Count the lines in the records that contain the word "greater". Reply with only that number.

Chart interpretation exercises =
+++++
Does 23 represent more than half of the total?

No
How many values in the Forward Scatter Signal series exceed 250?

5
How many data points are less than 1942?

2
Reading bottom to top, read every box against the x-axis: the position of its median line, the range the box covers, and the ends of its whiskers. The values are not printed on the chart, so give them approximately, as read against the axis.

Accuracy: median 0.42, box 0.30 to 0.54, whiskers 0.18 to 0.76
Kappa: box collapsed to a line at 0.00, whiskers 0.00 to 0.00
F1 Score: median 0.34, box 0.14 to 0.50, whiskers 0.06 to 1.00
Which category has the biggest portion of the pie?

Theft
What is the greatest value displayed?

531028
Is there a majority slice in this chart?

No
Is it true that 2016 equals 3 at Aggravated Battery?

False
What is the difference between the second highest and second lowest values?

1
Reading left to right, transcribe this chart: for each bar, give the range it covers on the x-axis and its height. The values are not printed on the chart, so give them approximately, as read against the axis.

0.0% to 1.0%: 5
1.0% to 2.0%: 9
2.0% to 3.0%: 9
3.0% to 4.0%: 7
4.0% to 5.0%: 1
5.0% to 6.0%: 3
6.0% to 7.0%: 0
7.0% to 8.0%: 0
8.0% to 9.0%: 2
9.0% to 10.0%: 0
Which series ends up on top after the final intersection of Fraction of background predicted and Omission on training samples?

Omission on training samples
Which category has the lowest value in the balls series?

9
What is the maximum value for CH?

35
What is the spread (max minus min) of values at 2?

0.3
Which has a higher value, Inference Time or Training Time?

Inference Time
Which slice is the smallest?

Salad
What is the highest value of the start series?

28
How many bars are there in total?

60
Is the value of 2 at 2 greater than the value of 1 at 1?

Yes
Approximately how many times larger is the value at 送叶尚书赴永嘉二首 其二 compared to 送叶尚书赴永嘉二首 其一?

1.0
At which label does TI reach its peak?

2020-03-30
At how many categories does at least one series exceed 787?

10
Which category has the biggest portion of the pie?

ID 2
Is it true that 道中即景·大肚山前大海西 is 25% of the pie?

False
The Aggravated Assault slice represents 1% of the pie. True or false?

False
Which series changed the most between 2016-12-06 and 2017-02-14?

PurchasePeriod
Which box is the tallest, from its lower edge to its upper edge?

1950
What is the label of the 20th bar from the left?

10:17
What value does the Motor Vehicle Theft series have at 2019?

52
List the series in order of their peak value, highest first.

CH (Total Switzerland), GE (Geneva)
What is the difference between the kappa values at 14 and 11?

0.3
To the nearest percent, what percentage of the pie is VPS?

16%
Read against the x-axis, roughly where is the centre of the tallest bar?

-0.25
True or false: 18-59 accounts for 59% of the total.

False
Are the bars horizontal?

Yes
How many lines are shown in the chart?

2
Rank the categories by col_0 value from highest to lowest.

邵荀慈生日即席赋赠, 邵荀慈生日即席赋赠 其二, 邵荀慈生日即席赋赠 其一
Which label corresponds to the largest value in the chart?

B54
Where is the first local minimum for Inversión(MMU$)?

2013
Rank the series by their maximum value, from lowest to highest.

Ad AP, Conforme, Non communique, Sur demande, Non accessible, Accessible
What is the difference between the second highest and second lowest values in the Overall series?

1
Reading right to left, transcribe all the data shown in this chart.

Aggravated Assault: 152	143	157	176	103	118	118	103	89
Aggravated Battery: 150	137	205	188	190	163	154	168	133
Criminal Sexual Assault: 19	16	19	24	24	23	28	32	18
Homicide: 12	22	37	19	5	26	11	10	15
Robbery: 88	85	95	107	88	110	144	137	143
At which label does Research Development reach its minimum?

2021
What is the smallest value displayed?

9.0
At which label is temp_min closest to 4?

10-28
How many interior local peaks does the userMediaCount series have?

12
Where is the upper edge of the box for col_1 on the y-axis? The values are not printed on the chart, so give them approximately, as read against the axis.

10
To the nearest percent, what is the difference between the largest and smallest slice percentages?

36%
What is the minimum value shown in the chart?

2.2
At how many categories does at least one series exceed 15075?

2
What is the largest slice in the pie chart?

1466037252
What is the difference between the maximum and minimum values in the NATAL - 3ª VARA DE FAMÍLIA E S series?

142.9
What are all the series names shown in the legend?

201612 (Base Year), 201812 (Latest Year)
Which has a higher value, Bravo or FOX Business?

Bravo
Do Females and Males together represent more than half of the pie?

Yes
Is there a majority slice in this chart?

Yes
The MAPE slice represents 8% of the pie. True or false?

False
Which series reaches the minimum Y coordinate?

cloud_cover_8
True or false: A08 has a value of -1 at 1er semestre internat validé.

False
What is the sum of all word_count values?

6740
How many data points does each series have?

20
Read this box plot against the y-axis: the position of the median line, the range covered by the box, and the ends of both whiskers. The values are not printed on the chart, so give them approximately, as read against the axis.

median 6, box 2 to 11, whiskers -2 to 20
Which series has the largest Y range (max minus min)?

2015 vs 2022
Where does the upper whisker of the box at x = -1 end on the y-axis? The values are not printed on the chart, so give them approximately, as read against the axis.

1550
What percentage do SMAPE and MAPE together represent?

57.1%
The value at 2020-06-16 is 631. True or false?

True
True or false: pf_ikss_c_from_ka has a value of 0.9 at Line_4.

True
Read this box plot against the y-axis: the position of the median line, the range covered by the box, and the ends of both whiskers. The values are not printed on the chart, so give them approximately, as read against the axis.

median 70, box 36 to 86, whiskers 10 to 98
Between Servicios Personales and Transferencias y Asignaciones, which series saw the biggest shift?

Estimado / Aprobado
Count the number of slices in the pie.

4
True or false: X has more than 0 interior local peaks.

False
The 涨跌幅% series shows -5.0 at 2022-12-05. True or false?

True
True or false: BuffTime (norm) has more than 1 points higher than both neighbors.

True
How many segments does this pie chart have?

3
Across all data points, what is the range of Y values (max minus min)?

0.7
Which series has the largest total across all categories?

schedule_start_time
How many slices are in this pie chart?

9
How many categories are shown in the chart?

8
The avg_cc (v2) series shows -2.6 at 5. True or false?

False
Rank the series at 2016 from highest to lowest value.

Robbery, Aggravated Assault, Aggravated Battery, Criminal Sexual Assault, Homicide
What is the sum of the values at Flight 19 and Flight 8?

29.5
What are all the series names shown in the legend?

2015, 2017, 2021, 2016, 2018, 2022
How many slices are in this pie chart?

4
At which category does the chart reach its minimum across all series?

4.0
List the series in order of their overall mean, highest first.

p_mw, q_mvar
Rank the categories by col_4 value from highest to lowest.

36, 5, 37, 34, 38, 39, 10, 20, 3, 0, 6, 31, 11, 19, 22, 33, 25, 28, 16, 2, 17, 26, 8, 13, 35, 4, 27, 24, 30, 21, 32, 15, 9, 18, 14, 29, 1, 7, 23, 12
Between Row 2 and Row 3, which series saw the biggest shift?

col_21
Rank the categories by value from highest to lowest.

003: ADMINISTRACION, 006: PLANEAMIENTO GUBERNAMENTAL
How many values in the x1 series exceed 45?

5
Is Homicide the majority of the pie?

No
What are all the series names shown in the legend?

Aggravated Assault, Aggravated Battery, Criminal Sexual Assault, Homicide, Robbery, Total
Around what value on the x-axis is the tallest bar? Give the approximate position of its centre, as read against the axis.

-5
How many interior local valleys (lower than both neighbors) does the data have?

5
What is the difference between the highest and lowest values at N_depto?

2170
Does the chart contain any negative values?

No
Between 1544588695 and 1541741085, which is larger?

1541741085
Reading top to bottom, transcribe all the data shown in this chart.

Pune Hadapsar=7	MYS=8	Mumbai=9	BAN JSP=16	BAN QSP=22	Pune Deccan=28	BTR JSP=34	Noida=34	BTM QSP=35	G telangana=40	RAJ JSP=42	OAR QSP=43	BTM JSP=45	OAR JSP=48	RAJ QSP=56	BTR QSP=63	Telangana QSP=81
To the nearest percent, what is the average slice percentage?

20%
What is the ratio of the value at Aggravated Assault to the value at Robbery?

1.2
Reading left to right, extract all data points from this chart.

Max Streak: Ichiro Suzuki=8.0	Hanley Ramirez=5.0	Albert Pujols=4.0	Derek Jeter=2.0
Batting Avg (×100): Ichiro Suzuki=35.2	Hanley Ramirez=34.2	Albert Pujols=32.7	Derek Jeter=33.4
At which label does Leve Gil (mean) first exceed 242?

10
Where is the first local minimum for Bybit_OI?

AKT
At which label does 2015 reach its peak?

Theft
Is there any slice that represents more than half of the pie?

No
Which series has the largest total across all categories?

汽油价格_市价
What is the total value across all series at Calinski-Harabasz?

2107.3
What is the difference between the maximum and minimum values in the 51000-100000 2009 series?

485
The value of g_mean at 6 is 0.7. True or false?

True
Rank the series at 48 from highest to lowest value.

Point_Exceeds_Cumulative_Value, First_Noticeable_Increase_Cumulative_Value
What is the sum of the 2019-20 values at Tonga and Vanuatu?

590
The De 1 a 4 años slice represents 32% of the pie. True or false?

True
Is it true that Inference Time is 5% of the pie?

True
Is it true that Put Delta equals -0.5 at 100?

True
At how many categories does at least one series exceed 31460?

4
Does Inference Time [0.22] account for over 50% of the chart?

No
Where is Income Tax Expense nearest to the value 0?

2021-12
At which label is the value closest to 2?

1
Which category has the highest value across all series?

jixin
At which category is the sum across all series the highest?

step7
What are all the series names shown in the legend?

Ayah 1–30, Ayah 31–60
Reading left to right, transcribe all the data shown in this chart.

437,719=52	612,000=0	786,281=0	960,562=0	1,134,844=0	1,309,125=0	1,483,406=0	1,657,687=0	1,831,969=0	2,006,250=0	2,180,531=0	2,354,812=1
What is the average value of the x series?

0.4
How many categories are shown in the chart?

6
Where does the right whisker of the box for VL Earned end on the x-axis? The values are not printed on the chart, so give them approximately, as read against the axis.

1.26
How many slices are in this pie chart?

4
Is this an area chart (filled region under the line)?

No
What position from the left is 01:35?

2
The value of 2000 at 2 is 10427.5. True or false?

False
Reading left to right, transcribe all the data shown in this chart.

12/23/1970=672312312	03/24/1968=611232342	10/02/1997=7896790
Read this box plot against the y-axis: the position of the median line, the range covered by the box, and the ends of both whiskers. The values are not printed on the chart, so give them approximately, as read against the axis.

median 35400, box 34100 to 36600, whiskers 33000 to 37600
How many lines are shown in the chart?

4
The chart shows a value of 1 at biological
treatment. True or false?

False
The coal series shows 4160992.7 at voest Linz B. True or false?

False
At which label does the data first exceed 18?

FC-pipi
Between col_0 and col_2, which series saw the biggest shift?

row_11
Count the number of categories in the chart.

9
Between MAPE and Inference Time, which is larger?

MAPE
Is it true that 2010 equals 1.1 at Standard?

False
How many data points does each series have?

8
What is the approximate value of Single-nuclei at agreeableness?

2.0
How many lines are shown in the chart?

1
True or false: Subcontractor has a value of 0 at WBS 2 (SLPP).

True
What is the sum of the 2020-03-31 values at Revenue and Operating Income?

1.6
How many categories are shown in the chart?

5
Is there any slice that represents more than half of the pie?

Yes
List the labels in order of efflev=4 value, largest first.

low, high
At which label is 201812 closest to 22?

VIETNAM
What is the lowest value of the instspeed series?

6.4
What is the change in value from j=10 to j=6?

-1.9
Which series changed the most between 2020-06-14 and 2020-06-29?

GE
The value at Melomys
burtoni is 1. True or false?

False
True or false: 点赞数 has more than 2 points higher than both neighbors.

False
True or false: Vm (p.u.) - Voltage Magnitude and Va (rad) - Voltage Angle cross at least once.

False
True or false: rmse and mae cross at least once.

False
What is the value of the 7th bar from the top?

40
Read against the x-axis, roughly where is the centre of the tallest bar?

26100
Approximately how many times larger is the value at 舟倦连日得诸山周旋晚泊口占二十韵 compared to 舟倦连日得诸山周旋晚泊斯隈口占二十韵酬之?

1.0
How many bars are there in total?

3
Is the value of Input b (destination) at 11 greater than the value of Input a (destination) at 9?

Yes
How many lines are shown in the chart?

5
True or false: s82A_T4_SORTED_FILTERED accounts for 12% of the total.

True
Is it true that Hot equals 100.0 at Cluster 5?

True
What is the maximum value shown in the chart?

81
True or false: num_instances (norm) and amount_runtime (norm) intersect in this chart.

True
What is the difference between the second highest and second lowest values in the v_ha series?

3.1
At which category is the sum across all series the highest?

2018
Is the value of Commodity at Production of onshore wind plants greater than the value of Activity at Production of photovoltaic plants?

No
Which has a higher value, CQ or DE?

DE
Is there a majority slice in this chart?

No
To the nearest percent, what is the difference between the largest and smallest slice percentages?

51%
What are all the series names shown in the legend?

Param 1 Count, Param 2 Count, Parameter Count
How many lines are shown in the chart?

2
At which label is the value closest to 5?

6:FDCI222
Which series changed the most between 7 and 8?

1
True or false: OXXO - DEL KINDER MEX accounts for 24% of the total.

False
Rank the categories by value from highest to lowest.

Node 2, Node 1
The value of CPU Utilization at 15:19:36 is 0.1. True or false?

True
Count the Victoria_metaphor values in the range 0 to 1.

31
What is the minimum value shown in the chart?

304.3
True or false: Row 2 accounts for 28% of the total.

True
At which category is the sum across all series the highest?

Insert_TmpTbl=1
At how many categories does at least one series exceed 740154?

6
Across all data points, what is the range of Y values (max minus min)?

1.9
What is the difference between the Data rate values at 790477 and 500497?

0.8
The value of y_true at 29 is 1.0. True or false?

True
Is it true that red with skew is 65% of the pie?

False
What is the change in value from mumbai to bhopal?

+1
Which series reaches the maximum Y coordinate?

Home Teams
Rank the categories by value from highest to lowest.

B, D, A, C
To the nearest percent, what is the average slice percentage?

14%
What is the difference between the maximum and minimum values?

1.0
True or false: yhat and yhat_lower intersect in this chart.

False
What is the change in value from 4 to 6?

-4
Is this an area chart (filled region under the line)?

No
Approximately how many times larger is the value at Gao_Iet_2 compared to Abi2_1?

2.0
+++++
Answer section =
3